Not alone, Labubu’s rise – along with that of Sanrio’s Hello Kitty and newer icons like Sonny Angel – reflects growing consumer appetite for character IP that merges storytelling, status, and merchandise.

Surging demand for Labubu also highlights the power of Asian celebrities in shaping global taste. After all, Labubu’s leap into global cultural relevance cannot be decoupled from BLACKPINK’s Lisa, who posted photos of her Labubu keychains clipped to luxury handbags back in April 2024. The result was astounding: There was an almost-instantaneous spike in demand and resale prices; Labubu had crossed into a new register of cultural capital.
From Toy to Cultural Commodity
Whether dangling as charms on Birkin bags or appearing in celebrity street style photos, Labubu operates much like any luxury accessory – signaling taste, cultural fluency, and social belonging. In other words, these pieces are not simply toys or collectibles; they serve as culturally coded symbols. “Yes, it’s a doll. You don’t have to like it. But you should try to understand it,” Harry Bainbridge, Head of Strategy at Highsnobiety, recently explained. “It’s also a new symbol of cultural knowledge. Roll your eyes all you want. It’s global fandom. It’s status, exclusivity, even taste. It’s the gold dust brands are desperate for.”

The market is responding accordingly. Labubu is increasingly targeted by counterfeiters and offered up for sale alongside traditional markers of luxury like Van Cleef & Arpels jewelry, Rolex watches, and Hermès bags.

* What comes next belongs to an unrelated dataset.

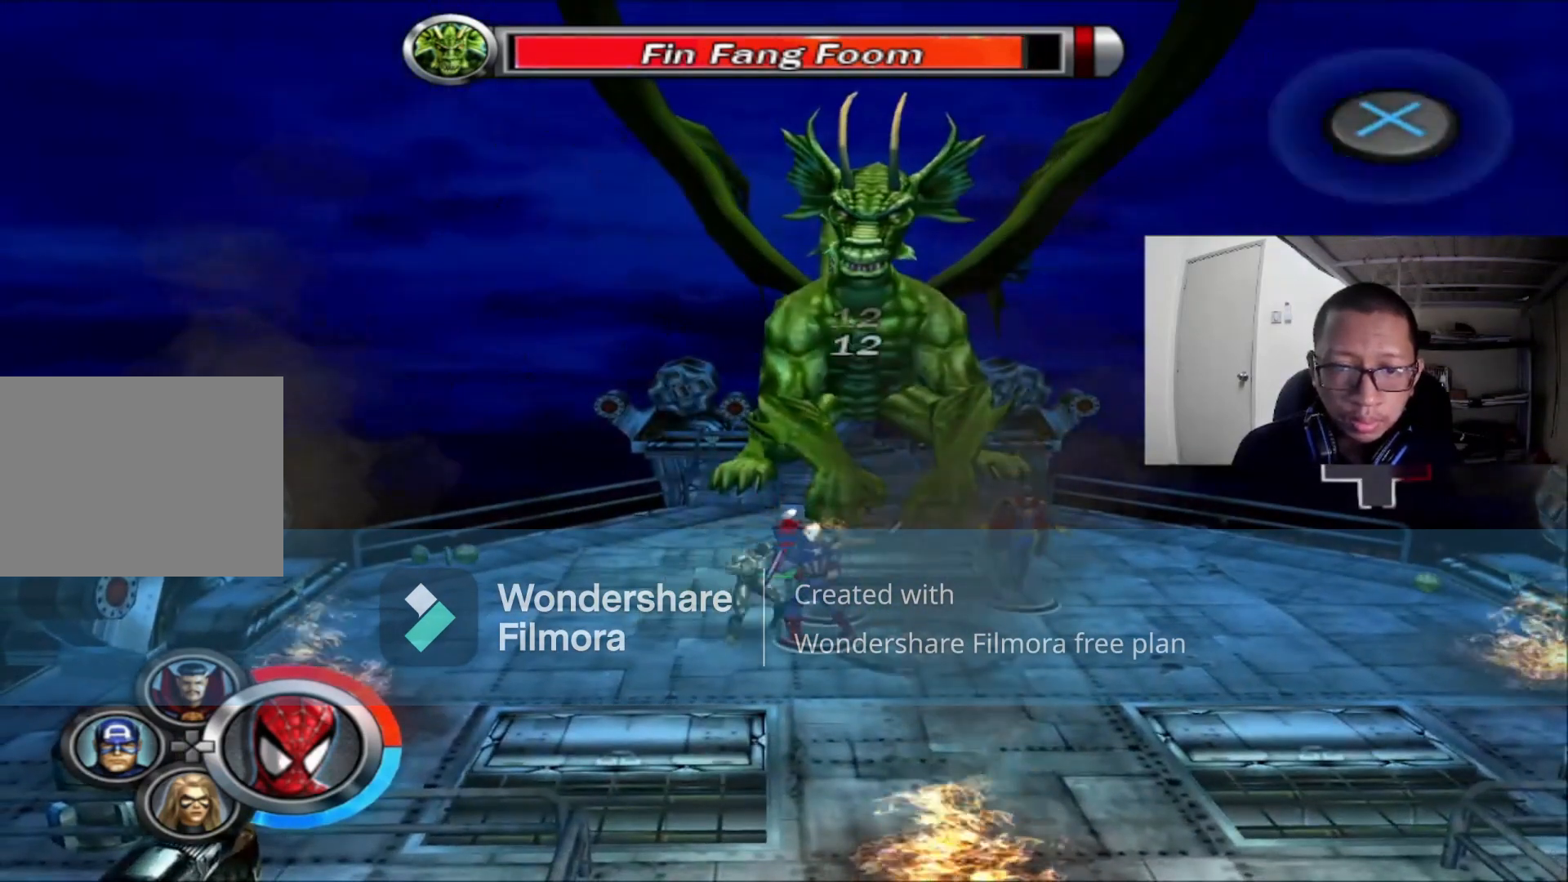
{"buttons": ["R2"], "left_stick": "center", "right_stick": "center", "events": [[40, "A", "down"], [200, "A", "up"], [320, "A", "down"], [400, "A", "up"]]}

Ultimately, this peculiar little character points to a larger shift underway: What Melzig describes as “IP-first, fan-driven” brand ecosystems, built for global scale and emotional resonance. Labubu suggests that the future of branding no longer resides solely in the usual places (on handbags, sneakers, and jewelry) but extends to characters that transcend language and geography, create deep emotional connections, and scale horizontally without losing their essence.